- _Your objective_
The expected output is each line below containing "were", copied in full.

- _The data_
<<<<
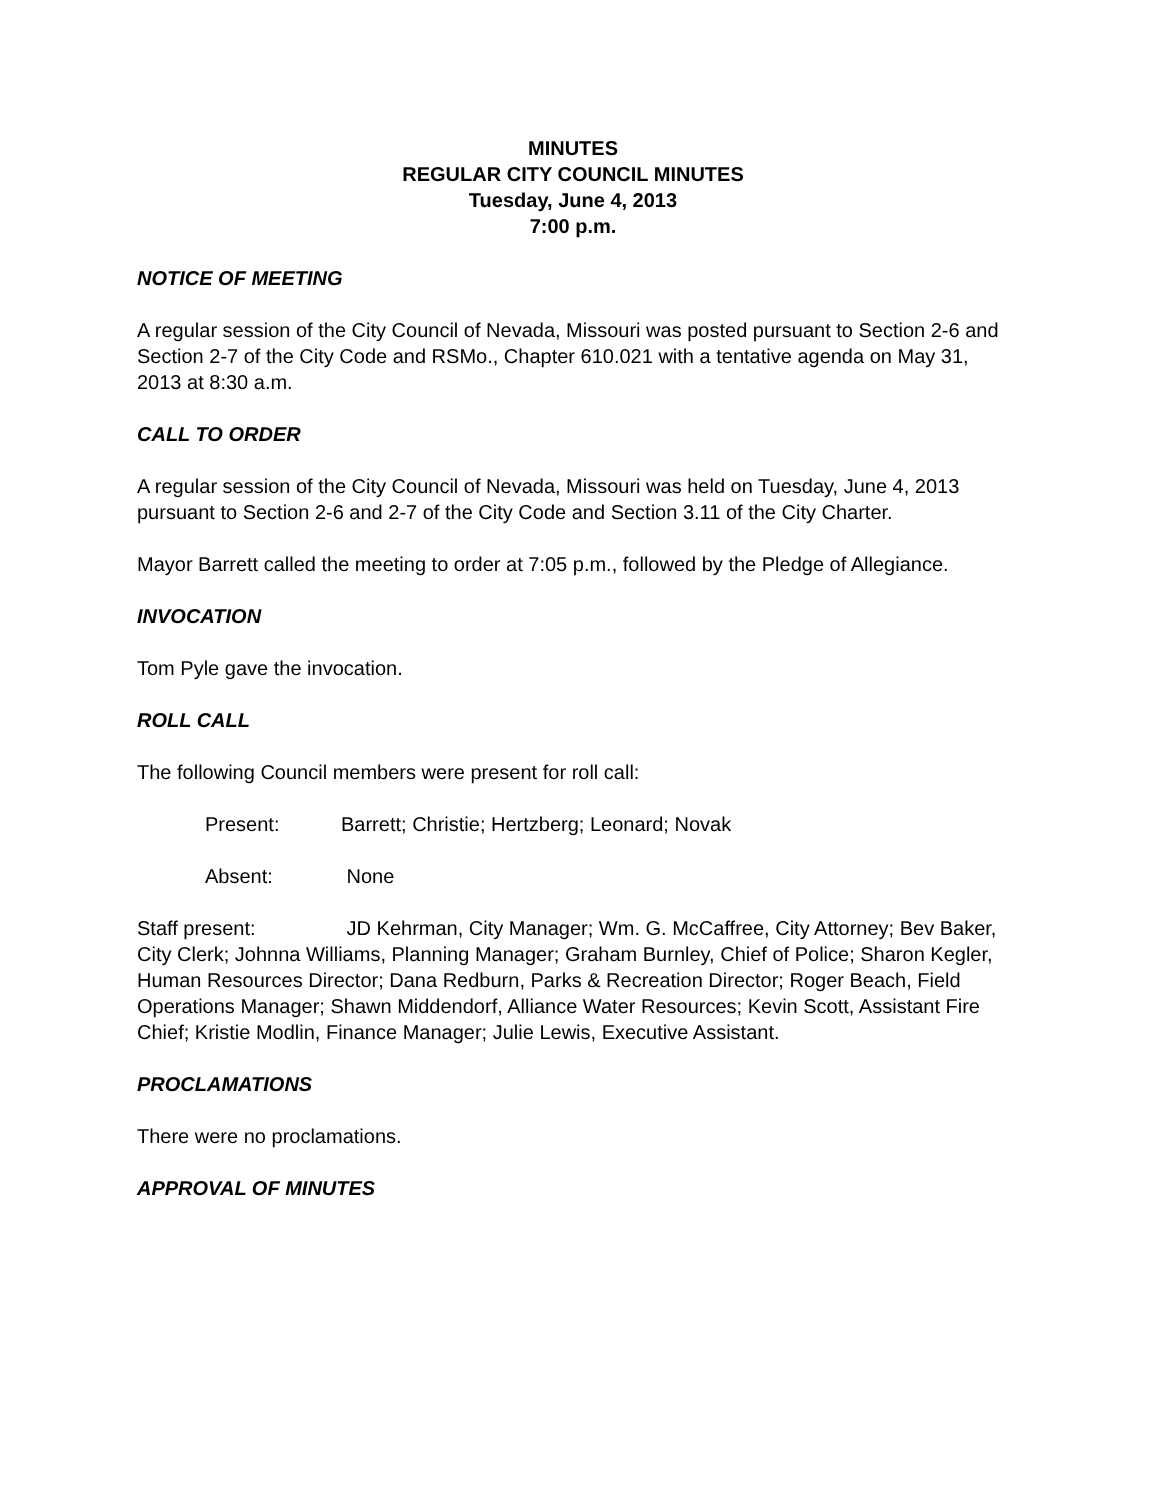MINUTES
REGULAR CITY COUNCIL MINUTES
Tuesday, June 4, 2013
7:00 p.m.
NOTICE OF MEETING
A regular session of the City Council of Nevada, Missouri was posted pursuant to Section 2-6 and Section 2-7 of the City Code and RSMo., Chapter 610.021 with a tentative agenda on May 31, 2013 at 8:30 a.m.
CALL TO ORDER
A regular session of the City Council of Nevada, Missouri was held on Tuesday, June 4, 2013 pursuant to Section 2-6 and 2-7 of the City Code and Section 3.11 of the City Charter.
Mayor Barrett called the meeting to order at 7:05 p.m., followed by the Pledge of Allegiance.
INVOCATION
Tom Pyle gave the invocation.
ROLL CALL
The following Council members were present for roll call:
Present: Barrett; Christie; Hertzberg; Leonard; Novak
Absent: None
Staff present: JD Kehrman, City Manager; Wm. G. McCaffree, City Attorney; Bev Baker, City Clerk; Johnna Williams, Planning Manager; Graham Burnley, Chief of Police; Sharon Kegler, Human Resources Director; Dana Redburn, Parks & Recreation Director; Roger Beach, Field Operations Manager; Shawn Middendorf, Alliance Water Resources; Kevin Scott, Assistant Fire Chief; Kristie Modlin, Finance Manager; Julie Lewis, Executive Assistant.
PROCLAMATIONS
There were no proclamations.
APPROVAL OF MINUTES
>>>>
- _Answer section_
The following Council members were present for roll call:
There were no proclamations.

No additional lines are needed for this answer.